>>>>

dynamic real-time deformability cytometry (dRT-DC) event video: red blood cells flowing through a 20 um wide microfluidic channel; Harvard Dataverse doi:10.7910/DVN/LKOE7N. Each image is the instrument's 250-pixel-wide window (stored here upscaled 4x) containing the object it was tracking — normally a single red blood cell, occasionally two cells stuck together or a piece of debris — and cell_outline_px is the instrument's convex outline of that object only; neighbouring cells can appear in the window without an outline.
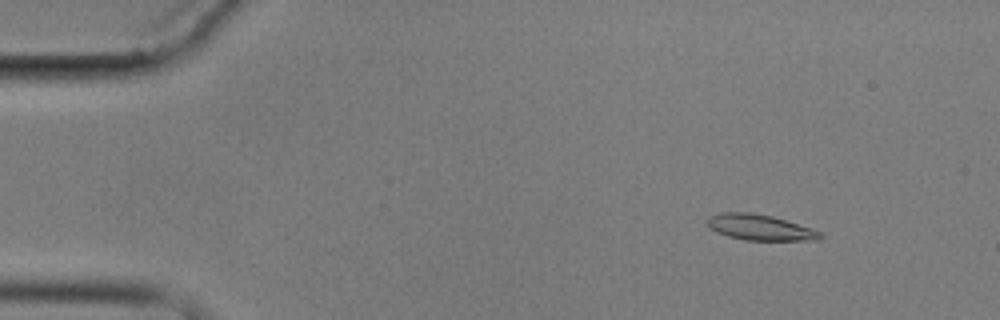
{"species": "common noctule bat (a hibernating species)", "species_latin": "Nyctalus noctula", "temperature_condition": "cold", "stored_images_in_passage": 6, "camera_frame_rate_fps": 3000, "um_per_image_px": 0.085, "animal": {"sex": "male", "body_mass_g": 17.9}, "frame": {"image": 1, "passage_image": 2, "time_ms": 2.0, "image_size_px": [1000, 320], "cell_outline_px": [[824, 236], [820, 240], [744, 240], [728, 236], [716, 232], [708, 228], [708, 216], [724, 212], [752, 212], [772, 216], [812, 228], [820, 232]], "centroid_in_image_um": [64.59, 19.33], "position_along_channel_um": 20.4, "area_um2": 16.99}}
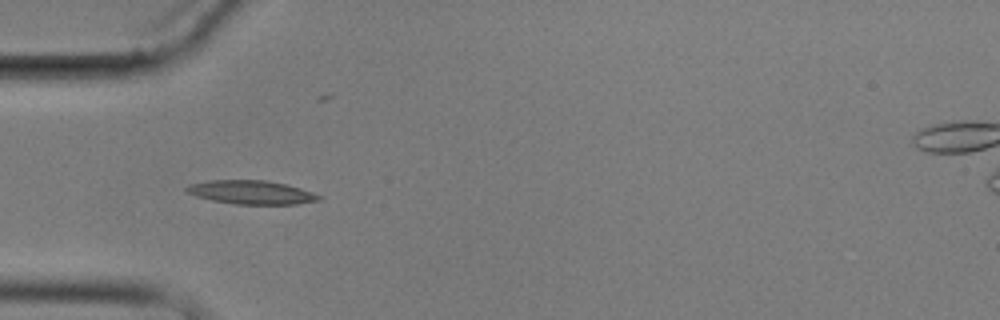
{"frame": {"image": 2, "passage_image": 5, "time_ms": 5.667, "image_size_px": [1000, 320], "cell_outline_px": [[324, 196], [320, 200], [296, 204], [236, 204], [212, 200], [196, 196], [188, 192], [184, 188], [188, 184], [212, 180], [264, 180], [284, 184], [300, 188]], "centroid_in_image_um": [21.37, 16.35], "position_along_channel_um": 63.6, "area_um2": 18.15}}
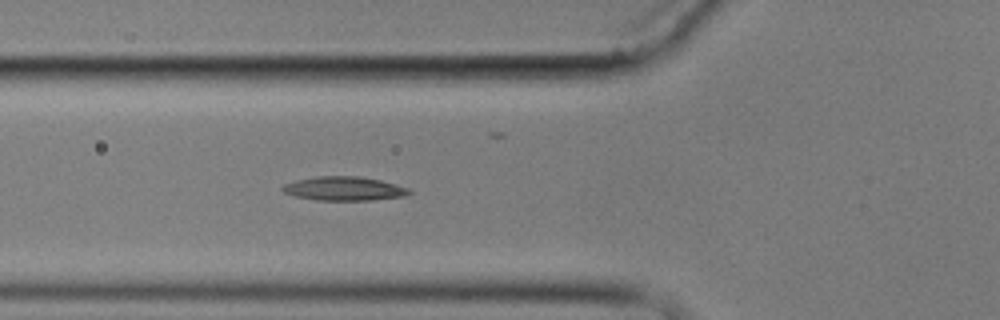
{"frame": {"image": 3, "passage_image": 6, "time_ms": 6.667, "image_size_px": [1000, 320], "cell_outline_px": [[412, 192], [404, 196], [372, 200], [316, 200], [296, 196], [284, 192], [280, 188], [284, 184], [296, 180], [316, 176], [360, 176], [380, 180], [408, 188]], "centroid_in_image_um": [29.23, 16.03], "position_along_channel_um": 96.6, "area_um2": 17.57}}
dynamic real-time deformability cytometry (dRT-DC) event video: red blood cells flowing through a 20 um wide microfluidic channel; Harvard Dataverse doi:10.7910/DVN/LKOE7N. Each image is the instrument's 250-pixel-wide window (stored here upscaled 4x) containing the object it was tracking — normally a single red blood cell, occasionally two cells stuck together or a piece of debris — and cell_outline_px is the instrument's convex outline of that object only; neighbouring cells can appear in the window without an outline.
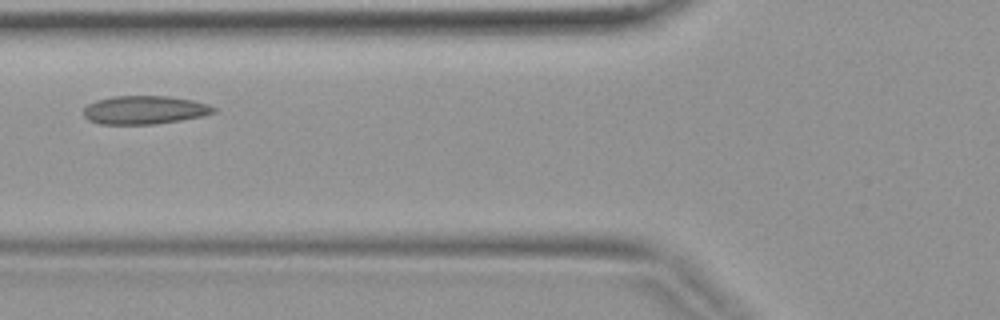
{"species": "common noctule bat (a hibernating species)", "species_latin": "Nyctalus noctula", "temperature_condition": "warm", "stored_images_in_passage": 3, "camera_frame_rate_fps": 3000, "um_per_image_px": 0.085, "animal": {"sex": "female", "body_mass_g": 19.9}, "frame": {"image": 1, "passage_image": 3, "time_ms": 0.667, "image_size_px": [1000, 320], "cell_outline_px": [[216, 112], [200, 116], [180, 120], [156, 124], [100, 124], [88, 120], [84, 116], [84, 108], [88, 104], [96, 100], [112, 96], [168, 96], [192, 100], [208, 104], [216, 108]], "centroid_in_image_um": [12.26, 9.34], "position_along_channel_um": 113.5, "area_um2": 21.5}}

<<<<

INSTRUCTION:
Make an exact copy of all entries above, dropping the images.

FULL SOLUTION:
dynamic real-time deformability cytometry (dRT-DC) event video: red blood cells flowing through a 20 um wide microfluidic channel; Harvard Dataverse doi:10.7910/DVN/LKOE7N. Each image is the instrument's 250-pixel-wide window (stored here upscaled 4x) containing the object it was tracking — normally a single red blood cell, occasionally two cells stuck together or a piece of debris — and cell_outline_px is the instrument's convex outline of that object only; neighbouring cells can appear in the window without an outline.
{"species": "common noctule bat (a hibernating species)", "species_latin": "Nyctalus noctula", "temperature_condition": "cold", "stored_images_in_passage": 6, "camera_frame_rate_fps": 3000, "um_per_image_px": 0.085, "animal": {"sex": "male", "body_mass_g": 17.9}, "frame": {"image": 1, "passage_image": 2, "time_ms": 2.0, "image_size_px": [1000, 320], "cell_outline_px": [[824, 236], [820, 240], [744, 240], [728, 236], [716, 232], [708, 228], [708, 216], [724, 212], [752, 212], [772, 216], [812, 228], [820, 232]], "centroid_in_image_um": [64.59, 19.33], "position_along_channel_um": 20.4, "area_um2": 16.99}}
{"frame": {"image": 2, "passage_image": 5, "time_ms": 5.667, "image_size_px": [1000, 320], "cell_outline_px": [[324, 196], [320, 200], [296, 204], [236, 204], [212, 200], [196, 196], [188, 192], [184, 188], [188, 184], [212, 180], [264, 180], [284, 184], [300, 188]], "centroid_in_image_um": [21.37, 16.35], "position_along_channel_um": 63.6, "area_um2": 18.15}}
{"frame": {"image": 3, "passage_image": 6, "time_ms": 6.667, "image_size_px": [1000, 320], "cell_outline_px": [[412, 192], [404, 196], [372, 200], [316, 200], [296, 196], [284, 192], [280, 188], [284, 184], [296, 180], [316, 176], [360, 176], [380, 180], [408, 188]], "centroid_in_image_um": [29.23, 16.03], "position_along_channel_um": 96.6, "area_um2": 17.57}}
dynamic real-time deformability cytometry (dRT-DC) event video: red blood cells flowing through a 20 um wide microfluidic channel; Harvard Dataverse doi:10.7910/DVN/LKOE7N. Each image is the instrument's 250-pixel-wide window (stored here upscaled 4x) containing the object it was tracking — normally a single red blood cell, occasionally two cells stuck together or a piece of debris — and cell_outline_px is the instrument's convex outline of that object only; neighbouring cells can appear in the window without an outline.
{"species": "common noctule bat (a hibernating species)", "species_latin": "Nyctalus noctula", "temperature_condition": "warm", "stored_images_in_passage": 3, "camera_frame_rate_fps": 3000, "um_per_image_px": 0.085, "animal": {"sex": "female", "body_mass_g": 19.9}, "frame": {"image": 1, "passage_image": 3, "time_ms": 0.667, "image_size_px": [1000, 320], "cell_outline_px": [[216, 112], [200, 116], [180, 120], [156, 124], [100, 124], [88, 120], [84, 116], [84, 108], [88, 104], [96, 100], [112, 96], [168, 96], [192, 100], [208, 104], [216, 108]], "centroid_in_image_um": [12.26, 9.34], "position_along_channel_um": 113.5, "area_um2": 21.5}}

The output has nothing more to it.